- [The problem]: Look through the entries below. Report each line that has the word "covid" in it.

[Extracted page text data]
-- Opening Marker --

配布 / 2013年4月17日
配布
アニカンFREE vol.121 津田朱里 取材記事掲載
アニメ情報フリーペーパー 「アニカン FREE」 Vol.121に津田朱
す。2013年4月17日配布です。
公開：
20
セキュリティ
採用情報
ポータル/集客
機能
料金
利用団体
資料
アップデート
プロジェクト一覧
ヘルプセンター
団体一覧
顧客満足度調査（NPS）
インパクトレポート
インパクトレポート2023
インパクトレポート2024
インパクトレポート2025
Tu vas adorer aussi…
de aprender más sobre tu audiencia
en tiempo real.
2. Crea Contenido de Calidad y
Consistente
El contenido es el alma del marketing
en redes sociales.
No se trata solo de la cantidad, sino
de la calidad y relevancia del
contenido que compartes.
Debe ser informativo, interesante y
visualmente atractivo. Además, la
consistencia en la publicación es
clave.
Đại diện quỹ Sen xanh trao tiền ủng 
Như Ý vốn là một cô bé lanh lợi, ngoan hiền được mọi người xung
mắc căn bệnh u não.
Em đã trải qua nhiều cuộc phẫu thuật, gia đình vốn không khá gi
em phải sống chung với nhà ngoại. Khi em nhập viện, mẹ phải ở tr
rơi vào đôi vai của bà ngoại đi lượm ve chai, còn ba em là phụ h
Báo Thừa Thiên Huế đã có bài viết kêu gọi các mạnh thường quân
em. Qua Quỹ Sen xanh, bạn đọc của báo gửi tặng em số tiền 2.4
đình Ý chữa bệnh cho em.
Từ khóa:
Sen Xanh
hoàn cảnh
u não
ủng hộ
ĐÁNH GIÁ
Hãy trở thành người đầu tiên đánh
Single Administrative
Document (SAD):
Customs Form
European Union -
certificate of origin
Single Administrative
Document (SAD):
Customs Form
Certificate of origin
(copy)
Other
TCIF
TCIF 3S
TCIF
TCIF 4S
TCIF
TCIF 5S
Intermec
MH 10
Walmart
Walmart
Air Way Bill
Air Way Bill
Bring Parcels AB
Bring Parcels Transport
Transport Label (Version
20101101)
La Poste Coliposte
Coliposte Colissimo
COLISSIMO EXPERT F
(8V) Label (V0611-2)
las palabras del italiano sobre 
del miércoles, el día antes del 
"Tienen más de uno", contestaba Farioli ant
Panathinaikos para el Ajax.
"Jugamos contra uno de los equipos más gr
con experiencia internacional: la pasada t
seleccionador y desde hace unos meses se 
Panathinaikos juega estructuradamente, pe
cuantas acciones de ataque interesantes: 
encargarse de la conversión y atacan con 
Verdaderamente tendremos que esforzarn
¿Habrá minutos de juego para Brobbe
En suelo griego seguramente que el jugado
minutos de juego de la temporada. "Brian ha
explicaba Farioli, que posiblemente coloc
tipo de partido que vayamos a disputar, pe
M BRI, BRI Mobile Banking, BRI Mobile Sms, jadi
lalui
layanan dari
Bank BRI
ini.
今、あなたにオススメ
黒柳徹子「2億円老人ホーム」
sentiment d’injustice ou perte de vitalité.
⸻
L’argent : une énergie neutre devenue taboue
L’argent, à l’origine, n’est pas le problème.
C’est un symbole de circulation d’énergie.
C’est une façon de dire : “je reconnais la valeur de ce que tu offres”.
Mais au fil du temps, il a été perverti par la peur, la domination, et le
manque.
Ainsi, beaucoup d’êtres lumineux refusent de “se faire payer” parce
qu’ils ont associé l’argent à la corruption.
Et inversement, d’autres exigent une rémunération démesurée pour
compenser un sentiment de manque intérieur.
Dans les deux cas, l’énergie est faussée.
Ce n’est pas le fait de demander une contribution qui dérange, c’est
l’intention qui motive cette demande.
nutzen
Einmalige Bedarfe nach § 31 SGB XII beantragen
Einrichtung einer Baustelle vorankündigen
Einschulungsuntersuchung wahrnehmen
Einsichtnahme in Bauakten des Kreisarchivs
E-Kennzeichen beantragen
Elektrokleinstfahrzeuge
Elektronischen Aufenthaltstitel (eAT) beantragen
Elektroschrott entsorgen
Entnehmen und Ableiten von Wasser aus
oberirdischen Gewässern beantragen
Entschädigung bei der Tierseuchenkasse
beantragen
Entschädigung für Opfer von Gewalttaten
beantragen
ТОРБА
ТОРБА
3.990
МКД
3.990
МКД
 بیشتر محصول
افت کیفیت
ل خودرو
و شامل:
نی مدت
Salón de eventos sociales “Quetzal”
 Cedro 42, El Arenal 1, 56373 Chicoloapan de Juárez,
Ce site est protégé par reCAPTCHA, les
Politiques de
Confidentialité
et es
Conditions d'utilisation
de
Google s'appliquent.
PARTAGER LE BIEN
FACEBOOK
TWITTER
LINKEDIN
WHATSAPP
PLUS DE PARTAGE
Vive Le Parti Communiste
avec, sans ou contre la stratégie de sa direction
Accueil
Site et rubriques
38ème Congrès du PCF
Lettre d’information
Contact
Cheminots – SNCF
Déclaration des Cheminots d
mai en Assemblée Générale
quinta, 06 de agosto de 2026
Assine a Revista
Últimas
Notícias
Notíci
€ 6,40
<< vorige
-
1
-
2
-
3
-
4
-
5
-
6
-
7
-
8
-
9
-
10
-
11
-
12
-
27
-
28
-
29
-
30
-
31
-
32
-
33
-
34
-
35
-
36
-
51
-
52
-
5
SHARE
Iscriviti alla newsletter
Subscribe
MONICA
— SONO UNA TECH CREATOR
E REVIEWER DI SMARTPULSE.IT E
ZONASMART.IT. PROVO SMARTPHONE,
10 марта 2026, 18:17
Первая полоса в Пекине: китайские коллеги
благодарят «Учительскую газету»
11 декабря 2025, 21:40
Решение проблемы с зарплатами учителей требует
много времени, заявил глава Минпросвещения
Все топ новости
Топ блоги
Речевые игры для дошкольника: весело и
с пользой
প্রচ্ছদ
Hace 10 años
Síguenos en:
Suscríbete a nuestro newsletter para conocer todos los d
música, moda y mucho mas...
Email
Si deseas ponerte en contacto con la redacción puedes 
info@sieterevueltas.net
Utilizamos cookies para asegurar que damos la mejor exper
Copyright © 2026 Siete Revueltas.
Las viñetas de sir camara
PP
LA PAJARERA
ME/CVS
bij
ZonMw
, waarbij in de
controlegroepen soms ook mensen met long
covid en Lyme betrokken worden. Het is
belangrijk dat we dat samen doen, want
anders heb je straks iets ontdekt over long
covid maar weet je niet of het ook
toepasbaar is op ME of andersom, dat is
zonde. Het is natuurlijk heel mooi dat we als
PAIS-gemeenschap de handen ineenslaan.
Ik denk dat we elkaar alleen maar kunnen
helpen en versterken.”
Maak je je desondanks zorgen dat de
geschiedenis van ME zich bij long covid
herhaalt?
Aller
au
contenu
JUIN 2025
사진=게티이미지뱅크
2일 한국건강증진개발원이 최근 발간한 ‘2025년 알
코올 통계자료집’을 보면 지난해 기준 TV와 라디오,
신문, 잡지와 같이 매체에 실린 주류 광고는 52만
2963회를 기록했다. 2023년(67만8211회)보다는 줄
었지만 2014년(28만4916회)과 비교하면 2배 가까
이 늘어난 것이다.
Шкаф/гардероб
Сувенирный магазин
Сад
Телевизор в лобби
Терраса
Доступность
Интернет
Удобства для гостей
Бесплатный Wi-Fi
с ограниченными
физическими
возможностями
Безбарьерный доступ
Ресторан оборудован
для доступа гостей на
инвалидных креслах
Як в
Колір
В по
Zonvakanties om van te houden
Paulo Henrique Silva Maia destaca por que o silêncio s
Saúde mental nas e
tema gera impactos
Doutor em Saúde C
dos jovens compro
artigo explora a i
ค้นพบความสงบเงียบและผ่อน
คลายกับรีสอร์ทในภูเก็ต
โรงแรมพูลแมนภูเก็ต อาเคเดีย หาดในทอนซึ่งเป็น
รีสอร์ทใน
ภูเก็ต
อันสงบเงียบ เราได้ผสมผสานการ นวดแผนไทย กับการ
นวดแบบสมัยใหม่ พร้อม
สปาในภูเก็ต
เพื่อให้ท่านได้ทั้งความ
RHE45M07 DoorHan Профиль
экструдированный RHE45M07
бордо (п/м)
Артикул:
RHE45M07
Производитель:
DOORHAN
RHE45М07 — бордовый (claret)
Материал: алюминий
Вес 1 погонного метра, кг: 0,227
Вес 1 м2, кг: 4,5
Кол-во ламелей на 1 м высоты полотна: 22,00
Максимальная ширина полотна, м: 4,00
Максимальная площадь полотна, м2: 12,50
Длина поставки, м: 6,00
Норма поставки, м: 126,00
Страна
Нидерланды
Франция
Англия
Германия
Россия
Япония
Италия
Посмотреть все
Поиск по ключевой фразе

-- Closing Marker --

- [Finished task]:
covid en Lyme betrokken worden. Het is
covid maar weet je niet of het ook
geschiedenis van ME zich bij long covid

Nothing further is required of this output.